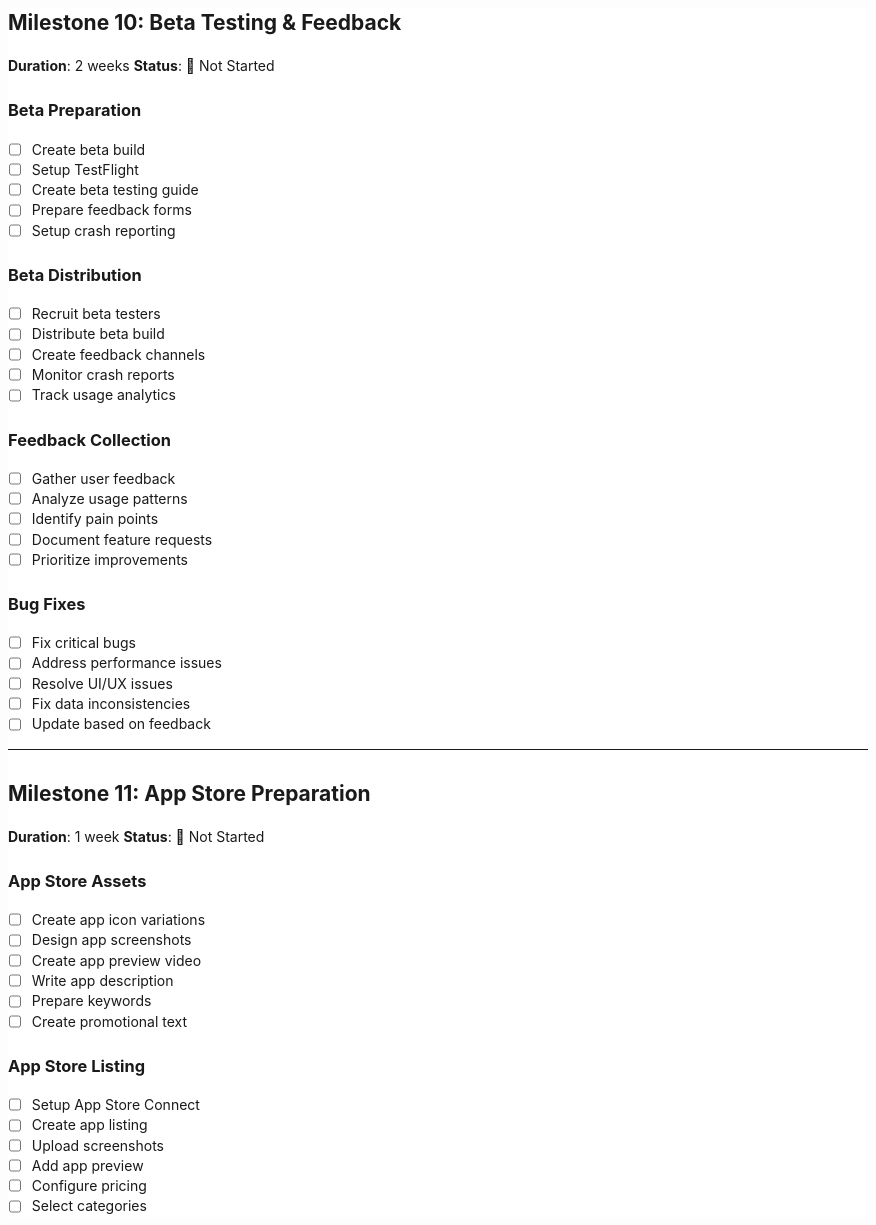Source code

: 
## Milestone 10: Beta Testing & Feedback
**Duration**: 2 weeks
**Status**: 🔴 Not Started

### Beta Preparation
- [ ] Create beta build
- [ ] Setup TestFlight
- [ ] Create beta testing guide
- [ ] Prepare feedback forms
- [ ] Setup crash reporting

### Beta Distribution
- [ ] Recruit beta testers
- [ ] Distribute beta build
- [ ] Create feedback channels
- [ ] Monitor crash reports
- [ ] Track usage analytics

### Feedback Collection
- [ ] Gather user feedback
- [ ] Analyze usage patterns
- [ ] Identify pain points
- [ ] Document feature requests
- [ ] Prioritize improvements

### Bug Fixes
- [ ] Fix critical bugs
- [ ] Address performance issues
- [ ] Resolve UI/UX issues
- [ ] Fix data inconsistencies
- [ ] Update based on feedback

---

## Milestone 11: App Store Preparation
**Duration**: 1 week
**Status**: 🔴 Not Started

### App Store Assets
- [ ] Create app icon variations
- [ ] Design app screenshots
- [ ] Create app preview video
- [ ] Write app description
- [ ] Prepare keywords
- [ ] Create promotional text

### App Store Listing
- [ ] Setup App Store Connect
- [ ] Create app listing
- [ ] Upload screenshots
- [ ] Add app preview
- [ ] Configure pricing
- [ ] Select categories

● ● ●

Convert the source text from the rows above into a Markdown table with the columns "No." and "Source Line," numbering each line in order and omitting blank lines. Leave the pictures out of the answer.

* Result of this task *
| No. | Source Line |
|---|---|
| 1 | Source code |
| 2 | :  |
| 3 | ## Milestone 10: Beta Testing & Feedback |
| 4 | **Duration**: 2 weeks |
| 5 | **Status**: 🔴 Not Started |
| 6 | ### Beta Preparation |
| 7 | - [ ] Create beta build |
| 8 | - [ ] Setup TestFlight |
| 9 | - [ ] Create beta testing guide |
| 10 | - [ ] Prepare feedback forms |
| 11 | - [ ] Setup crash reporting |
| 12 | ### Beta Distribution |
| 13 | - [ ] Recruit beta testers |
| 14 | - [ ] Distribute beta build |
| 15 | - [ ] Create feedback channels |
| 16 | - [ ] Monitor crash reports |
| 17 | - [ ] Track usage analytics |
| 18 | ### Feedback Collection |
| 19 | - [ ] Gather user feedback |
| 20 | - [ ] Analyze usage patterns |
| 21 | - [ ] Identify pain points |
| 22 | - [ ] Document feature requests |
| 23 | - [ ] Prioritize improvements |
| 24 | ### Bug Fixes |
| 25 | - [ ] Fix critical bugs |
| 26 | - [ ] Address performance issues |
| 27 | - [ ] Resolve UI/UX issues |
| 28 | - [ ] Fix data inconsistencies |
| 29 | - [ ] Update based on feedback |
| 30 | --- |
| 31 | ## Milestone 11: App Store Preparation |
| 32 | **Duration**: 1 week |
| 33 | **Status**: 🔴 Not Started |
| 34 | ### App Store Assets |
| 35 | - [ ] Create app icon variations |
| 36 | - [ ] Design app screenshots |
| 37 | - [ ] Create app preview video |
| 38 | - [ ] Write app description |
| 39 | - [ ] Prepare keywords |
| 40 | - [ ] Create promotional text |
| 41 | ### App Store Listing |
| 42 | - [ ] Setup App Store Connect |
| 43 | - [ ] Create app listing |
| 44 | - [ ] Upload screenshots |
| 45 | - [ ] Add app preview |
| 46 | - [ ] Configure pricing |
| 47 | - [ ] Select categories |